SUPPLIED RECORDS:
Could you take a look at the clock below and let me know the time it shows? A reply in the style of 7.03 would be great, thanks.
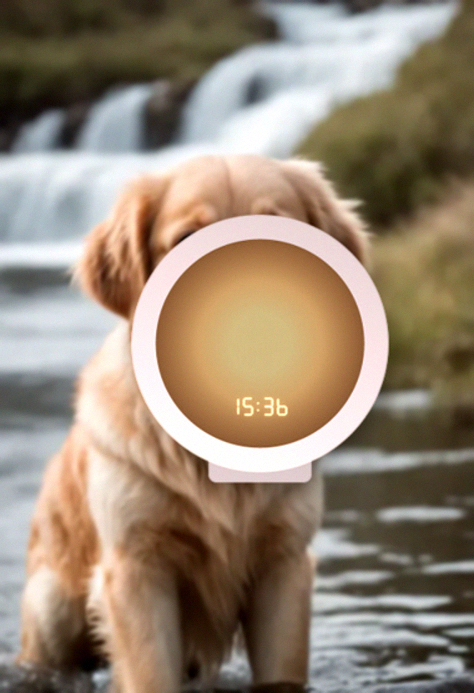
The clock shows 15.36
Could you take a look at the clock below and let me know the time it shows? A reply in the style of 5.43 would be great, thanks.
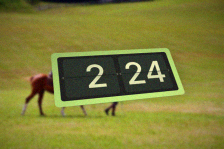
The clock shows 2.24
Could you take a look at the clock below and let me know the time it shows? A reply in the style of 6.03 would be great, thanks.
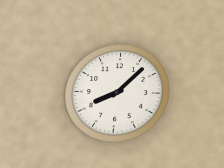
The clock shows 8.07
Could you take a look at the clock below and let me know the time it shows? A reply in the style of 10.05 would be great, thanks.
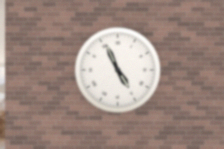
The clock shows 4.56
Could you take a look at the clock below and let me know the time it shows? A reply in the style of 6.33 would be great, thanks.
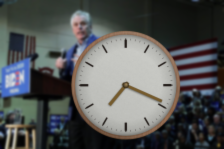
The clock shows 7.19
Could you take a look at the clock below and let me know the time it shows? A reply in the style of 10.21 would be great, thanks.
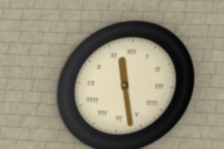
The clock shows 11.27
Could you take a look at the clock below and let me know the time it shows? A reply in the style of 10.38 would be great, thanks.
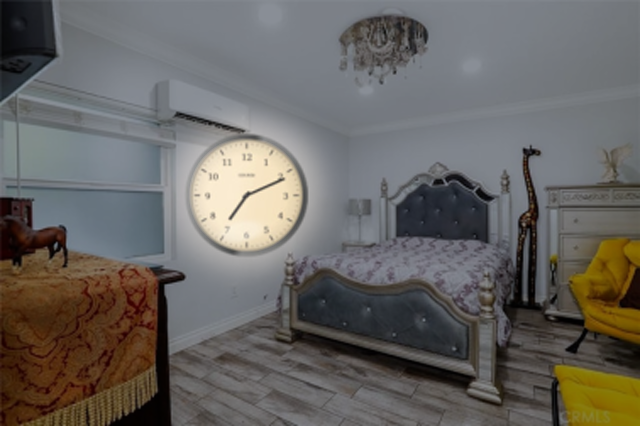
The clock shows 7.11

PROMPT:
Convert the material above into a JSON list of strings with one string per line, omitting blank lines and leaving out the pictures.

COMPLETE ANSWER:
[
  "Could you take a look at the clock below and let me know the time it shows? A reply in the style of 7.03 would be great, thanks.",
  "The clock shows 15.36",
  "Could you take a look at the clock below and let me know the time it shows? A reply in the style of 5.43 would be great, thanks.",
  "The clock shows 2.24",
  "Could you take a look at the clock below and let me know the time it shows? A reply in the style of 6.03 would be great, thanks.",
  "The clock shows 8.07",
  "Could you take a look at the clock below and let me know the time it shows? A reply in the style of 10.05 would be great, thanks.",
  "The clock shows 4.56",
  "Could you take a look at the clock below and let me know the time it shows? A reply in the style of 6.33 would be great, thanks.",
  "The clock shows 7.19",
  "Could you take a look at the clock below and let me know the time it shows? A reply in the style of 10.21 would be great, thanks.",
  "The clock shows 11.27",
  "Could you take a look at the clock below and let me know the time it shows? A reply in the style of 10.38 would be great, thanks.",
  "The clock shows 7.11"
]